Posted by Gary Sauer-Thompson at October 16, 2003 02:21 PM
I guess we are often fooled by that us-ness. My absolute faith that our shepherd Hugo isn't going to eat the babies is probably very silly. (Is he secretly waiting to swallow them up as soon as I turn my back - maybe a swift irritable nip?) It would be worse to be very afraid though. They're so quick to sense a human's you're-not-one-of-us-ness...
How is that baby balancing? - I'll bet it tumbled straight off (into the mouth of the patient hound) as soon as the picture was taken.
Posted by wen at October 16, 2003 02:22 PM
'jaws of the patient hound' would have been much betterer.

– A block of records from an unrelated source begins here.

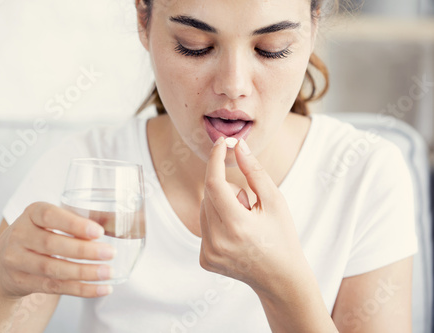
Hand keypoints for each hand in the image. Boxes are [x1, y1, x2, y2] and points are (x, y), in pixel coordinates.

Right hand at [0, 202, 114, 297]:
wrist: (1, 263)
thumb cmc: (38, 234)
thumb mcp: (49, 221)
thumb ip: (75, 220)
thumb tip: (113, 223)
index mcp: (31, 213)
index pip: (50, 216)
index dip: (74, 224)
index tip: (99, 231)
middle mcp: (20, 235)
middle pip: (52, 244)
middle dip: (84, 250)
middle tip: (110, 252)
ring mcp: (17, 260)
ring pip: (53, 269)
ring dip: (85, 272)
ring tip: (108, 272)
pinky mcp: (23, 282)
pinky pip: (55, 287)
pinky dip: (81, 289)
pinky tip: (101, 288)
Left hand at [199, 137, 307, 294]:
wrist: (281, 279)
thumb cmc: (282, 236)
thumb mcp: (275, 201)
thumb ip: (255, 172)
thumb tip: (238, 146)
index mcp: (237, 226)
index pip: (214, 183)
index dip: (215, 159)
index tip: (221, 143)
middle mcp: (218, 242)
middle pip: (209, 195)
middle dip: (226, 190)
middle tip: (249, 206)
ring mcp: (209, 253)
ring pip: (204, 209)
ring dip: (221, 206)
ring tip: (244, 223)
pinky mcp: (204, 259)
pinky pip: (203, 226)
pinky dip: (217, 222)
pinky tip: (236, 236)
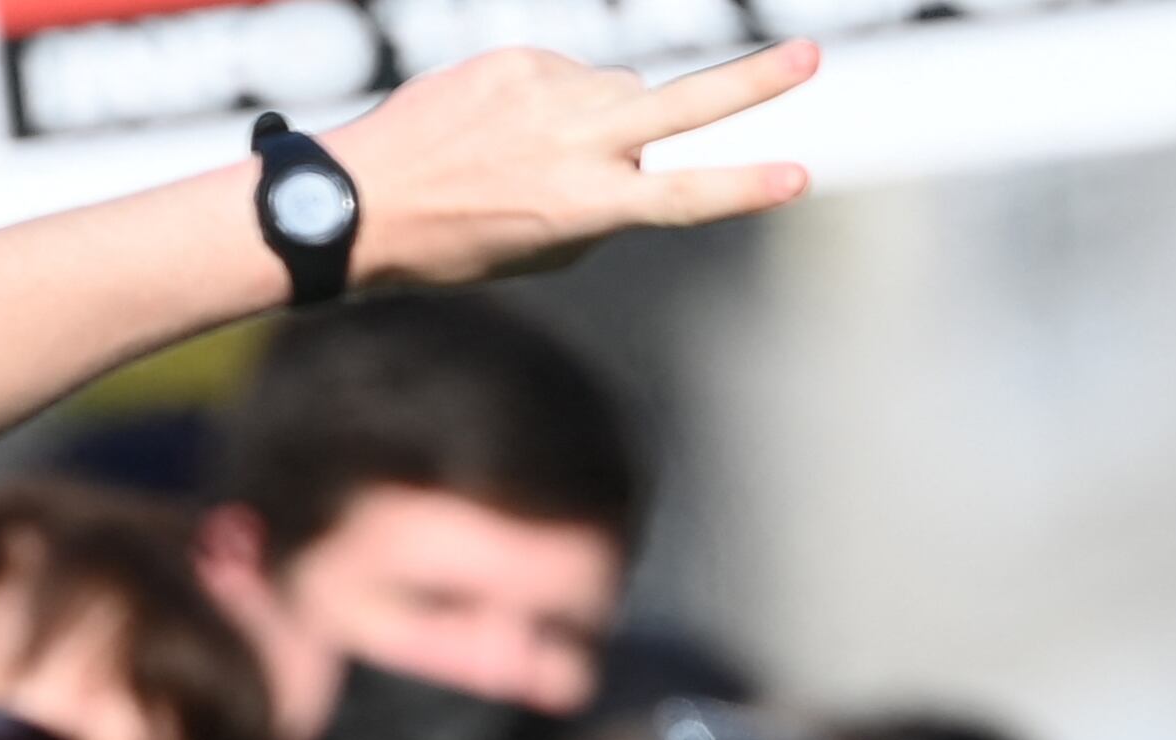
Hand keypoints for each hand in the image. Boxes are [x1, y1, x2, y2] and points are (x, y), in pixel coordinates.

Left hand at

Posted by wen at October 16, 2003 02:25 PM
Gary - I think you are absoloutely right about this revival of the menacing wolf, and the way its shadow haunts the urban dream. Dogs are displaced in the sanitised clinical cities of administrators. A quick trip up to the country is a reality check: street wise skinny dogs doing their daily rounds, or resting harmlessly under a verandah post. (sounds like Lawson but it's all true!) Alas- every dog attack triggers the wolf vendetta, and heightens the unease. Meanwhile it remains true that the vast majority of dog attacks occur at home from a bad domestic pet - or as Hugh Wirth might add: a pet with bad owners.
(although having said that I am spooked by the sight of the Pit Bull that gets walked round here - but who am I to talk with a mad bluey by my side)
And wen: I have lost my absoloute faith in dogs - especially around children. Bitten by a family dog was ok, but witnessing the strange "turning' of my sister's dog into a sometimes savage beast was the turning point.
Of course I imagine Hugo is perfectly benign!
And yes - the pic is rather disturbing:
"the overall effect is both playful and ominous in the incongruity of sizes and roles presented by the various elements."
I didn't notice this ominous edge yesterday. I just saw the scale and the hound!
Posted by boynton at October 16, 2003 02:43 PM
I'm going to Heilde's L-Berg right now. Not cycling though. Probably won't see any scape-dogs either.
Posted by Tony.T at October 16, 2003 04:12 PM
Not many dogs off leash here (Armidale, pop c.22000), anymore either. I'm glad of it - not so much the dog attack worry, but the worry of car accidents. Nobody seems willing to contain the cars, so the poor dogs suffer ... but that's another story, isn't it. Also (truly banal) - I really hate stepping in dog shit.
photographic memory, Tony?
Posted by wen at October 16, 2003 05:44 PM
well yes wen, there is that by-product that the civic minded of us attend to...
interestingly I just came back from an off-lead park where I met this guy with a pigeon pair of dogs (bluey, black lab) who was lamenting the change in regulations that means builders et al. can no longer have their dogs off-leash (on guard) being the iconic aussie builder's mate.
Which means more home-alone dogs barking in boredom...
Overall though I'm pretty happy with the off-leash/on leash regulations. But I am mindful of the hysteria surrounding dog attacks.
And the world we seem to have lost along the way.
Posted by boynton at October 16, 2003 06:51 PM
I hate the apologies I feel forced to make when people visit - and the dog (naughty naughty boy) actually barks!